The driver shortage is back, and it landed at number five on the list. This is yet another indicator that the economy is recovering, and it may also reflect new safe-driver hiring challenges related to CSA 2010 and other new federal regulations.

During the recession, carriers scaled back or eliminated entry-level driver training and/or hiring. Decreased freight demand was also viewed by some carriers as an opportunity to thin the driver ranks by eliminating those with marginal safety records.

With cargo volumes picking up, carriers are once again concerned about the driver supply. They said they want ATA to evaluate the competitiveness of driver pay and benefits, and they want to address quality-of-life concerns by developing programs that address work/life balance, healthy lifestyles, and family relationships. Respondents called for high-profile marketing and recruiting efforts to draw more people to the trucking industry.

Fuel price volatility has meant wide variation in the way the issue is ranked each year in ATRI's survey. It was the top issue in 2005 and 2008, but fell to third in 2009 and plunged another three spots in this year's survey. With the global recession reducing overall demand for fuel, prices remain relatively low, but respondents remain concerned about fuel as a long-term issue.

Respondents said it is important to encourage the development of less price-volatile sources of oil, including increased domestic production. They also said it is important to rein in the potential for financial speculation on energy sources resulting in large price fluctuations. Carrier executives also said they support efforts to cut fuel usage and want to promote renewable fuels that are economically feasible.

Infrastructure funding

Ranked at seven, transportation funding/infrastructure was a hybrid issue this year, combining elements of highway congestion, infrastructure, and transportation funding. Ongoing congestion impacts, deteriorating highway infrastructure, and a lack of movement on highway reauthorization by Congress combined to keep this issue in the Top 10.

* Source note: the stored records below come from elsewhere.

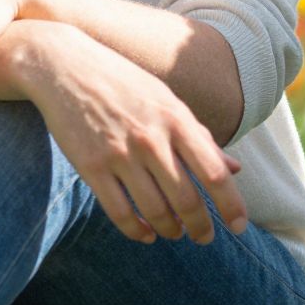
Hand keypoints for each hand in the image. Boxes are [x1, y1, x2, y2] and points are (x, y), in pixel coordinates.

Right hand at [10, 21, 247, 245]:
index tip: (239, 227)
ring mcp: (120, 154)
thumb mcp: (167, 101)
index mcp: (176, 119)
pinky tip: (145, 234)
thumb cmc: (124, 83)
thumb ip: (200, 136)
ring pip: (155, 210)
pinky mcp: (91, 167)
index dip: (231, 205)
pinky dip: (136, 231)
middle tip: (205, 238)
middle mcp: (152, 138)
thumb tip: (235, 170)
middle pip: (187, 199)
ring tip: (175, 233)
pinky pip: (119, 213)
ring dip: (170, 230)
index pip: (214, 172)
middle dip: (201, 227)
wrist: (66, 66)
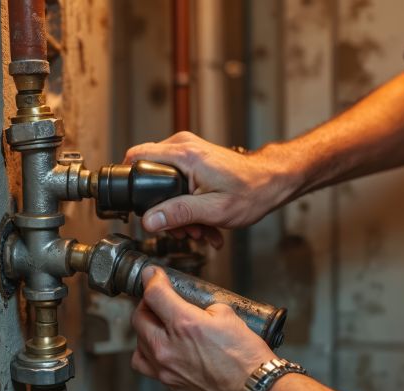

More research is needed on the cost of bottlenecks and the indirect cost of not improving transportation infrastructure. Survey respondents expressed disappointment that the US infrastructure remains underfunded despite Obama Administration claims that billions of dollars in federal stimulus funds were targeted at infrastructure improvements. Carriers also are calling for research that would support higher fuel taxes and alternative funding schemes.

After first surfacing in 2007 as a Top 10 issue and remaining in the 10th spot each year since, onboard truck technology climbed two spots this year to number eight. The primary driving force seems to be the focus by both the US and Canadian governments on mandated use of electronic onboard recorders (EOBRs) for HOS compliance and speed limiters/governors for speed management.

Survey respondents called on ATA to advocate for tax incentives to offset the cost of onboard safety systems. They want the association to document the full costs and benefits of EOBRs, as well as carrier-level adoption issues and approaches. They want ATA to promote EOBRs for hours-of-service compliance.

Environmental issues dropped two spots to ninth this year, attaining the lowest rank since 2007. More pressing issues, such as the economy and CSA 2010, simply trumped environmental concerns. ATRI officials say they believe environmental issues will return to the forefront as regulations are proposed to reduce greenhouse gases and other engine emissions.

It is critical to ensure that new environmental regulations are based on factually correct cost-benefit analyses and sound scientific evidence. Carriers want the association to pursue government incentives to mitigate the costs of implementing new industry regulations.

For only the second time, size-and-weight ranked as a Top 10 issue. More fleets are looking at bigger vehicles as a means of addressing highway congestion, environmental challenges, and the growing driver shortage.

Existing size and weight restrictions must be changed to maximize productivity and minimize traffic congestion. In addition to higher productivity vehicles, dedicated truck lanes are needed on the highways.